[Task statement]:
How many lines in the data below contain the word "расходники"? State only the number.

(Stored dataset items)
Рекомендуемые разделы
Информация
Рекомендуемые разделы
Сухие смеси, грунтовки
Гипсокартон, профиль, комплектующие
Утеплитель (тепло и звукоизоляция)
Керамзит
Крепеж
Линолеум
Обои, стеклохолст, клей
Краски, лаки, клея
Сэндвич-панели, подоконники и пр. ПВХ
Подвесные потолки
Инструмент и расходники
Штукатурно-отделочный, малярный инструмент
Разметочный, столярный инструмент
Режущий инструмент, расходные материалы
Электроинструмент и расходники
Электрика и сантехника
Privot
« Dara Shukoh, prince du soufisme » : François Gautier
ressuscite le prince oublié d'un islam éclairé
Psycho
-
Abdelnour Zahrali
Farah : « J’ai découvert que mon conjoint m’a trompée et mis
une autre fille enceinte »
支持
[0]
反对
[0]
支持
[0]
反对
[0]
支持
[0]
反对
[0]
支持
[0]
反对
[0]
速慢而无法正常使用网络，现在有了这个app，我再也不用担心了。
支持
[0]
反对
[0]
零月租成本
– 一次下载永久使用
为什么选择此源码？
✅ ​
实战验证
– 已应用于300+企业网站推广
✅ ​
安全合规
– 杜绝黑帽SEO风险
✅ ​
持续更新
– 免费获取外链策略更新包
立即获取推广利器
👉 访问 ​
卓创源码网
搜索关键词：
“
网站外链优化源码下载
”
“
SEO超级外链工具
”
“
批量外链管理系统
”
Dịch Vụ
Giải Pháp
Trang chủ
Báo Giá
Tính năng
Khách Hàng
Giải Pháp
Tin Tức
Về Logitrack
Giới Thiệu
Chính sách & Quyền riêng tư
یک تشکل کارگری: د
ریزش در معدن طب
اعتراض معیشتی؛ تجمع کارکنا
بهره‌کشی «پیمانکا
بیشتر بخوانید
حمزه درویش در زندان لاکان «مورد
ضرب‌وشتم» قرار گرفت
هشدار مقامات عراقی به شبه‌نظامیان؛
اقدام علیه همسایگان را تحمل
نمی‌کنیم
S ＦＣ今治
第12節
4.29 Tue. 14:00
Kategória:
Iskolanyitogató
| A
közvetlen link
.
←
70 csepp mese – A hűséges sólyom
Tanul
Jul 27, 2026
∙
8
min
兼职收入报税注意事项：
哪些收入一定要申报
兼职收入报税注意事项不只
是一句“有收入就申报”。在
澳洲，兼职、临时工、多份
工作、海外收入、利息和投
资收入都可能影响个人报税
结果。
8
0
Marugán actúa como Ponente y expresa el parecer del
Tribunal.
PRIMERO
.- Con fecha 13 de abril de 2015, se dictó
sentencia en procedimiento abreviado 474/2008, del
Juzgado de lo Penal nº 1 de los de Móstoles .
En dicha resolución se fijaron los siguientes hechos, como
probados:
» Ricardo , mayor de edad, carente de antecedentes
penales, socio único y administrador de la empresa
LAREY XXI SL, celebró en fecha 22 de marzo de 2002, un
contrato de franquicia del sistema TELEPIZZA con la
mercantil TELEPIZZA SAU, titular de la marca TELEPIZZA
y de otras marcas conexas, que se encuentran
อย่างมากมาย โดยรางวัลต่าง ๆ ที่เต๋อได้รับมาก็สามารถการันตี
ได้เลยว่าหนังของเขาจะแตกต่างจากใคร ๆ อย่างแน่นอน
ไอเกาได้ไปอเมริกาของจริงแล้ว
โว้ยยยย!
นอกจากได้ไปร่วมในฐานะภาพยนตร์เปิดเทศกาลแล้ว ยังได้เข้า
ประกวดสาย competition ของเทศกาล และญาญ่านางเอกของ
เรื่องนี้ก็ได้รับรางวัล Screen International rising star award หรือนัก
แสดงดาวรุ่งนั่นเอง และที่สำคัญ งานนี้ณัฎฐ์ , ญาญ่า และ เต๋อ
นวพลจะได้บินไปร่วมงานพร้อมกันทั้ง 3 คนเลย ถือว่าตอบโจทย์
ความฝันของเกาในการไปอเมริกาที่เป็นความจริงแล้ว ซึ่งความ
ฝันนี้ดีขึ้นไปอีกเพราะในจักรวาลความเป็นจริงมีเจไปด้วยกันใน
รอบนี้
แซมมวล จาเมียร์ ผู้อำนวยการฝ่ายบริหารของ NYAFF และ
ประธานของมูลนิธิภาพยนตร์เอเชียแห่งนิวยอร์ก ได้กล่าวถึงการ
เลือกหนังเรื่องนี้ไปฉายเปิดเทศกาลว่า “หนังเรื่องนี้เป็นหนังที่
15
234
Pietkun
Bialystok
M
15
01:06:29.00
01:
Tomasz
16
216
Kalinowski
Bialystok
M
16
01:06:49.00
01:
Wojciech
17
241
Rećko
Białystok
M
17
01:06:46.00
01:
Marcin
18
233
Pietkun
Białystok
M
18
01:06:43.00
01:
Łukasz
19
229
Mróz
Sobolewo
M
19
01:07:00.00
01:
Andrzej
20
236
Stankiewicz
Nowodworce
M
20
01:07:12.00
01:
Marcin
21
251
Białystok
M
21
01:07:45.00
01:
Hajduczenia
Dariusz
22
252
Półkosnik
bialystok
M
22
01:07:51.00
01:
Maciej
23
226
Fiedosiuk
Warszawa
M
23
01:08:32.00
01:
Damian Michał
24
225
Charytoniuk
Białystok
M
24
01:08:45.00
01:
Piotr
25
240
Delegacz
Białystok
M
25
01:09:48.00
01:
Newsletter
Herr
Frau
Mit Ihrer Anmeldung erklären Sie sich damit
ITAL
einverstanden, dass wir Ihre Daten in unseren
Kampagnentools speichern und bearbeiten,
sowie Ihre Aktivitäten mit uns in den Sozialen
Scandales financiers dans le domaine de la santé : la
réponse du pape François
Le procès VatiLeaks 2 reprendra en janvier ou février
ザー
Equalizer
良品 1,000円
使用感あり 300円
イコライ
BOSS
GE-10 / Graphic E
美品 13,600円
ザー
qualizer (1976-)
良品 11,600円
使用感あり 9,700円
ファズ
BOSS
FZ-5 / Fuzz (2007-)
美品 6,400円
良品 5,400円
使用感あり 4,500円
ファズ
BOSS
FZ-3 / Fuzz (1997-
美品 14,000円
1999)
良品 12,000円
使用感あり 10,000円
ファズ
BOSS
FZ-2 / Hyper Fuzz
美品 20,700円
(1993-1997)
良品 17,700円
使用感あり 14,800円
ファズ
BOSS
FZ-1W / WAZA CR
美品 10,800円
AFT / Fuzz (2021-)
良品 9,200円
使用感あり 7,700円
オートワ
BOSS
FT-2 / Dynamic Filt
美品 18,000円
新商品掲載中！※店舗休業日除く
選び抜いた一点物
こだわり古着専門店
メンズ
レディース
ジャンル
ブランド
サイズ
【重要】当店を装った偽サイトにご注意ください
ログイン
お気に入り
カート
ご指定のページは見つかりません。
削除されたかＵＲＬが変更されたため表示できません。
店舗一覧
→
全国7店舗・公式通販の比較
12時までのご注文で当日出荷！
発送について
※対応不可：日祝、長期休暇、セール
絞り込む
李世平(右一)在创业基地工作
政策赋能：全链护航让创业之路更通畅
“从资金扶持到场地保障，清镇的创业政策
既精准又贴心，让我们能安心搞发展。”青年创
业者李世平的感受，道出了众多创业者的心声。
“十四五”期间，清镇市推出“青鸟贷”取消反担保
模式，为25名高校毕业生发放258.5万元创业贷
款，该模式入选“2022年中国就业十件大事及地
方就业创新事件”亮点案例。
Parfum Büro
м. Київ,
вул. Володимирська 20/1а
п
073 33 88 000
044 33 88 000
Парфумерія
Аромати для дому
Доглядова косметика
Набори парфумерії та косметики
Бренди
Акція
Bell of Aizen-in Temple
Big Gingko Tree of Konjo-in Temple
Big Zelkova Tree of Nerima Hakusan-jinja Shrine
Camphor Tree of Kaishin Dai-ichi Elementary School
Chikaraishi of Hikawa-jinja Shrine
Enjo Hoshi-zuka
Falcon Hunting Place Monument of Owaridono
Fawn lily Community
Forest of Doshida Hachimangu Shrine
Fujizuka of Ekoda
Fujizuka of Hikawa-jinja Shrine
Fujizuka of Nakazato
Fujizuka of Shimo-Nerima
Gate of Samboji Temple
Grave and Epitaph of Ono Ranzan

[Response area]:
2